山田直哉さん(仮名、46)は大手企業でソフトウエア開発を手掛けてきた。2015年6月、上司に突然、早期退職に応じるよう求められた。「9月末で退職するように言われ、転職活動することに。だが、他の職場で通用する技術も経験もない。自分のような人間が転職するのは難しいと思い知らされた」という。

どんなにミドルに期待がかかっても、急成長する職場に転身してすぐに実力を発揮できる人材は少ない。再就職支援大手、テンプスタッフキャリアコンサルティング(東京・港)事業開発推進部長の平岡智信さんは「ミドルも会社側もキャリアを磨く準備をしてこなかった」と話す。

同社は経済産業省の委託で13年度から、成熟した大企業のミドルが伸び盛りの企業に転身するのを後押しする「人活支援プロジェクト」を始めた。毎年度、研修からお試し勤務まで約5カ月かけ、数十人の転籍・出向を支援する。その際「気持ちを転身へ切り替えてもらうのにも時間がかかる」(平岡さん)という。

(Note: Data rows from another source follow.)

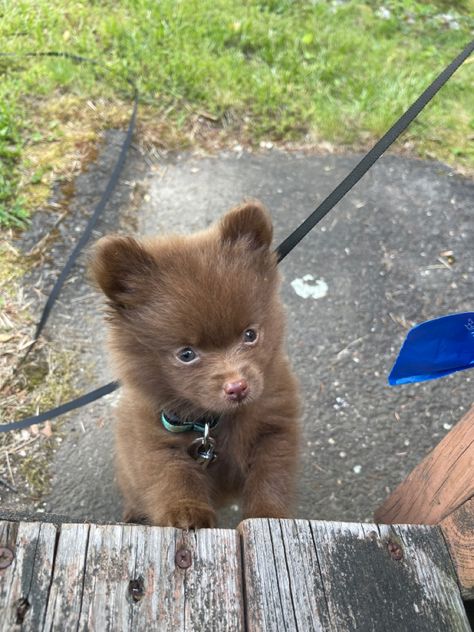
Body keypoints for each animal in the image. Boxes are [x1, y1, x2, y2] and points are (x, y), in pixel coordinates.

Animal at [91, 200, 300, 524]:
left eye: (250, 335)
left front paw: (268, 514)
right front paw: (186, 512)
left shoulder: (275, 424)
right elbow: (173, 476)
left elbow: (271, 473)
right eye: (186, 354)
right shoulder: (153, 441)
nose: (237, 387)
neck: (213, 422)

社外で通用するようにキャリアを磨き、新天地に挑む姿勢を培うのは、一朝一夕では難しい。いわゆるミスマッチが深刻なのが現状だ。

山田さんは結局、インテリジェンスなどの人材サービス会社を通じて約60社の門をたたき、昨年10月からIT関連企業に転身を果たした。元の職場で「お客様のために」と真摯に働いた姿勢が評価された。今は新しい職場で若い同僚を助けながら仕事し、同時に資格取得などのキャリア磨きに力を入れている。